Damage Control: Know When to Fold Them

In crisis management damage control is a matter of knowing when to hold ’em, when to fold ’em, when to walk away and when to run. Don Schlitz’s lyrics in the song popularized by Kenny Rogers clarify the process perfectly. This post is a follow-up to one I wrote recently on Frank Rich’s description of “analog arrogance in a digital age.”

Having made a mistake or committed a misdeed that has been exposed, how does an individual or corporation limit the damage, manage the crisis it brings and start to repair reputation? Crisis manager Eric Dezenhall in his book Damage Control says, fix it. Explain your actions, apologize and make amends. This is what it means to be a responsible company, and public accountability is essential.

Dezenhall is noted for his in-your-face recommendations so this conciliatory approach carries extra weight with me.

He also says it’s best to act while the controversy is in its infancy. Making concessions and talking with the aggrieved early on works best, before antagonism grows and attitudes harden.

When the accusation comes from a sympathetic member of a core constituency–employee, consumer, shareholder, community member or another who is essential to the work of the corporation–Dezenhall says, deal with it. They can do the most short-term and long-term harm. This is the time to fold ’em, I think. He writes, “Don’t eat your own.” (p. 158)

He says a key challenge is to make concessions early enough to have real impact because the escalation of a crisis “does not rise at a steady 45-degree angle. It can accelerate suddenly, and often unpredictably.” (p. 159)

This recalls the handing of the recent controversy about sermons of Barack Obama’s pastor. Regardless of your opinion about them, Jeremiah Wright’s sermons on YouTube overtook the Obama campaign like wildfire. Wright’s fiery preaching was not unknown but once the YouTube spark ignited dry tinder, the wildfire exploded.

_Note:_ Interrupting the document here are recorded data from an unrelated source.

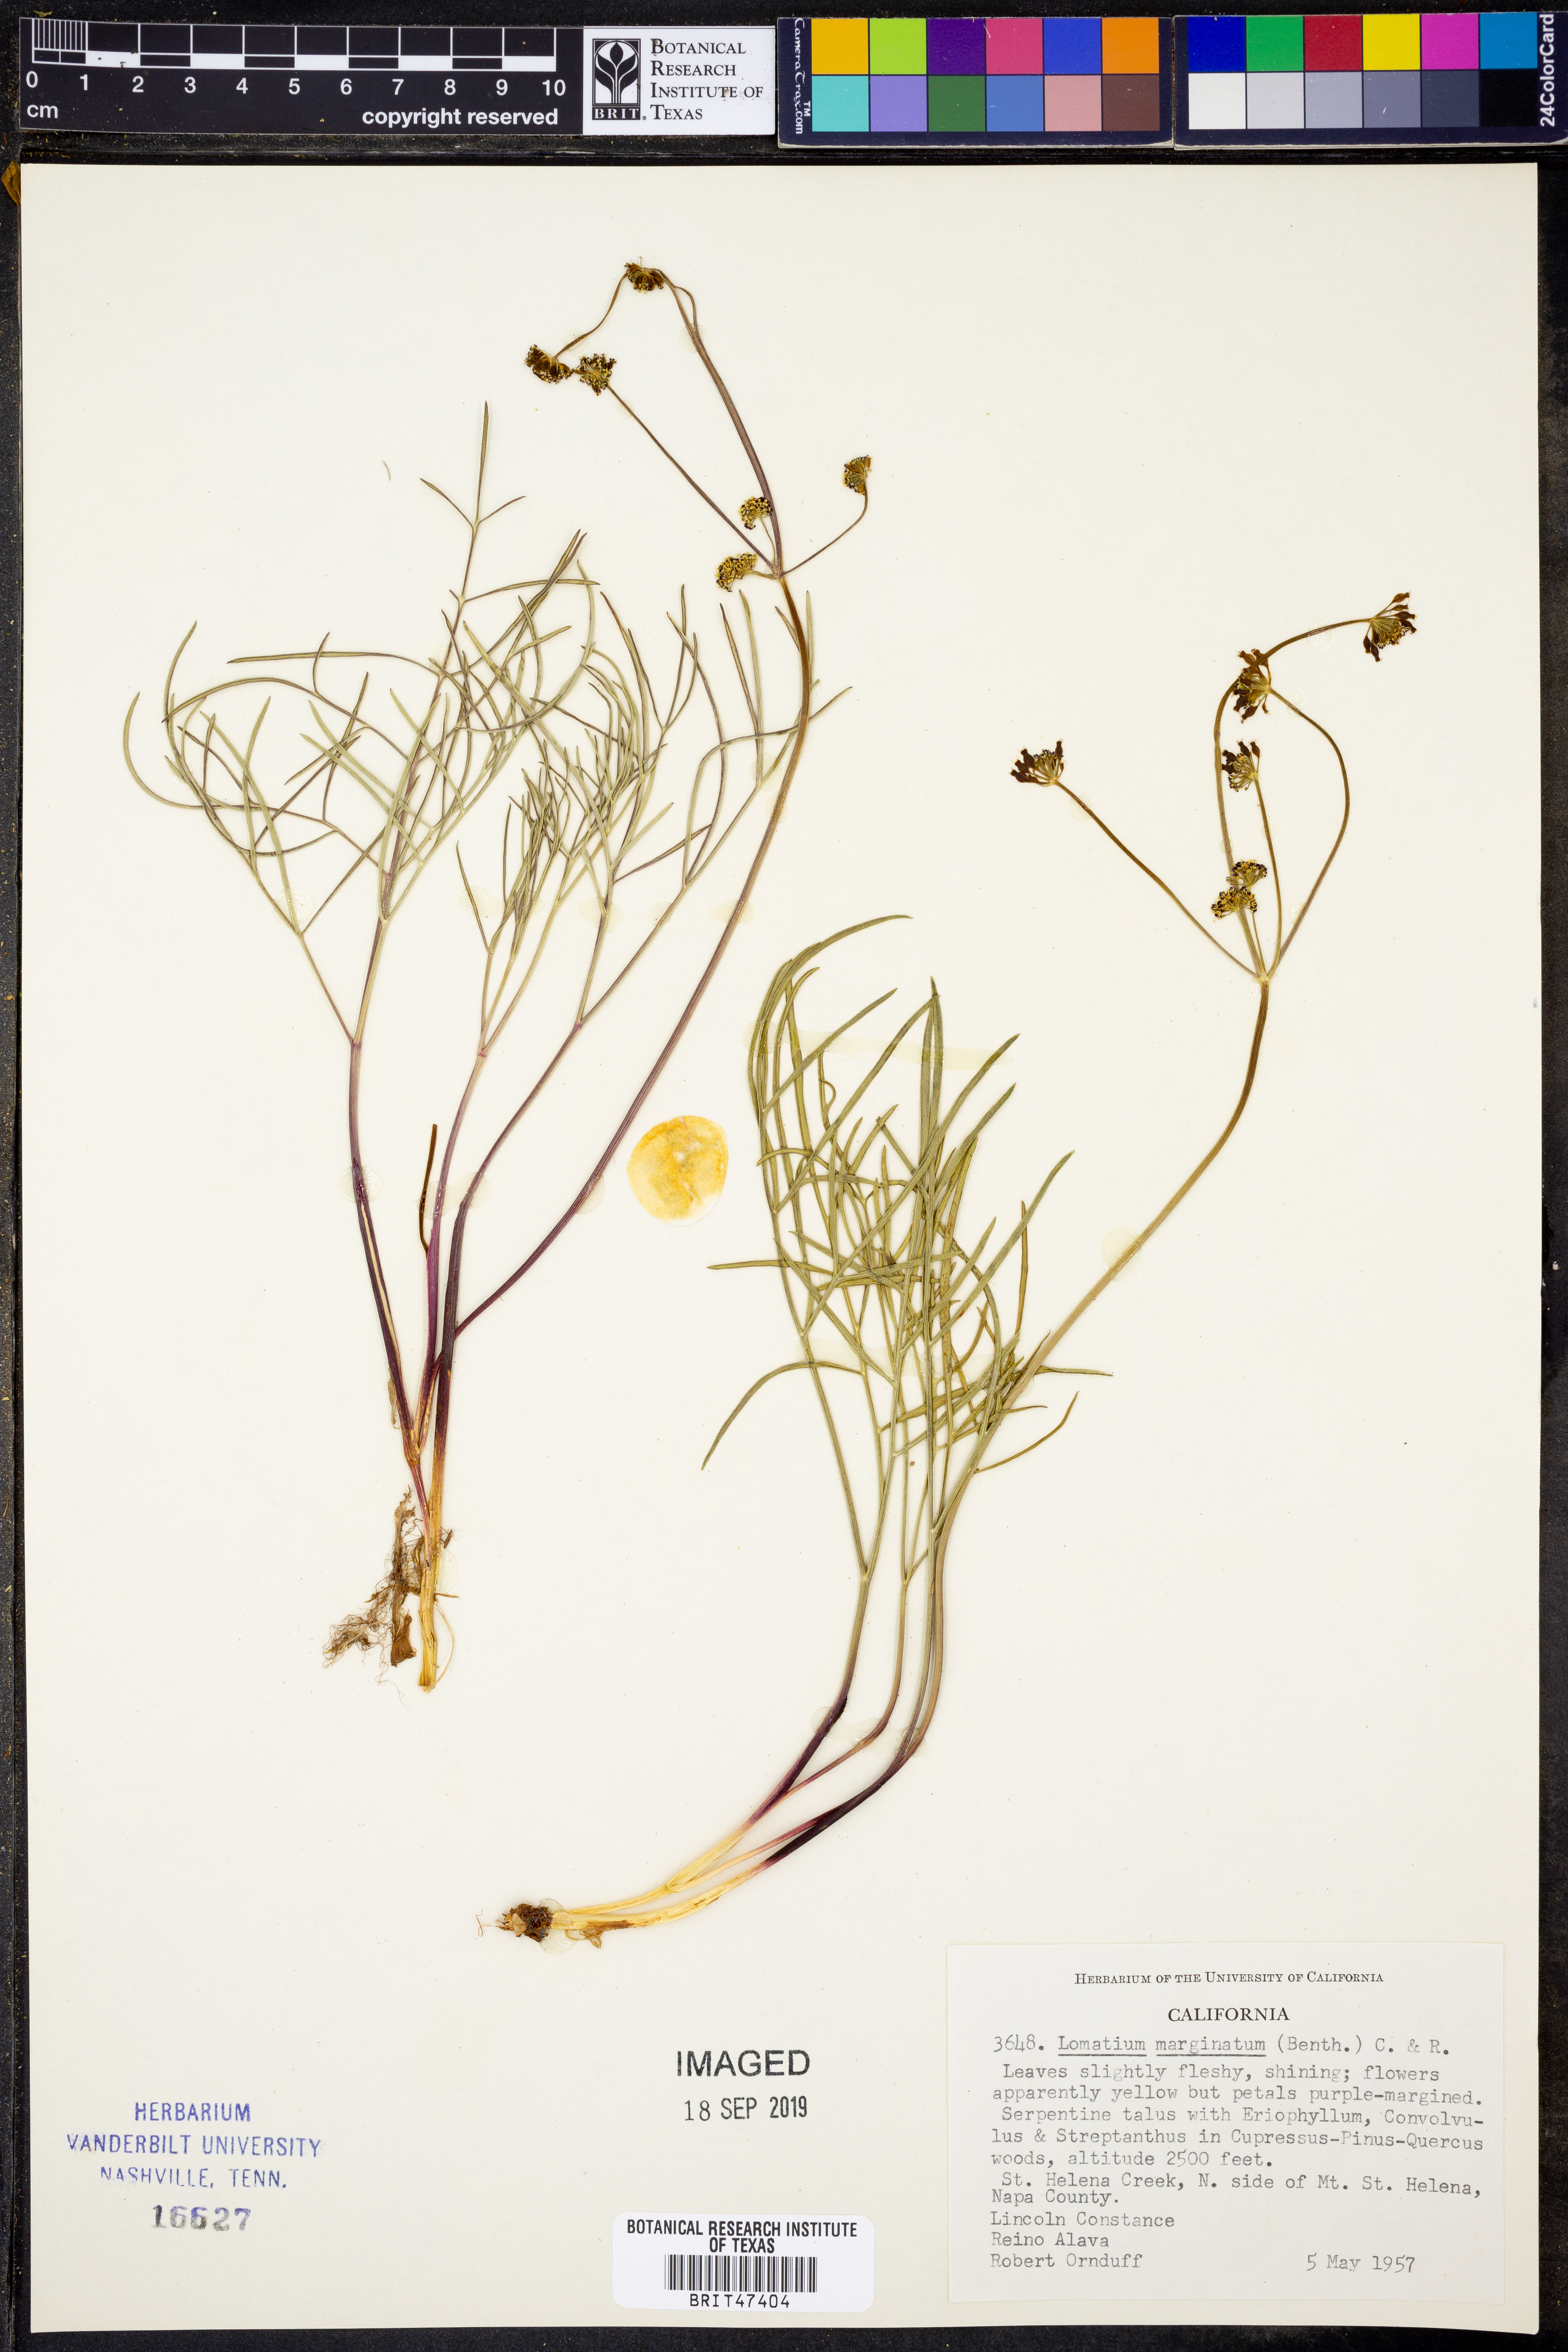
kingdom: Plantae
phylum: Tracheophyta
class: Magnoliopsida
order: Apiales
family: Apiaceae
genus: Lomatium
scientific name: Lomatium marginatum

I’ve witnessed plenty of prairie wildfires growing up in the Great Plains. When a little grassfire touches a dry red cedar the tree literally explodes into a ball of flame. This creates its own wind, lifting up burning shards that carry the fire to other trees and grasslands. I’ve seen fires jump four-lane superhighways in seconds.

Barack Obama not only did the right thing, he did it supremely well. Remarkably, he wrested control of the crisis. The crisis that threatened to undo him was contained, but even his deftness, honesty and skill did not leave him unscathed.

In a bit of descriptive inelegance Dezenhall says, “In a category five crapstorm, make no mistake about it: The crisis is controlling you.” (p. 47) I prefer my analogy to Dezenhall’s, but the point’s the same.

Obama risked damage within his own constituency as well as in the wider audience. The folks who care most are also most outraged when things go south. If they feel betrayed and their outrage takes over there is no more powerful emotion, Dezenhall says.

Obama took a direct hit but he did not “eat his own.” Instead, he took a risk and talked about race and its importance to all of us and in doing so mitigated further risk. Further, he did not attempt to spin his audience. Dezenhall says you can’t spin an audience that doesn’t want to be spun and angry supporters don’t want spin. My own observation is they want truth, and if they feel they’re being handled, they want blood.

If it comes to this point, it’s time to run because you’re no longer in position to explain, apologize or ameliorate. You’d best duck and get out of the room because the roof is about to come down on your head. So, if possible it’s clearly better to fix things before they devolve to this point.

It comes down to this: you need to know when to hold ’em, when to fold ’em, when to walk away, or when to run.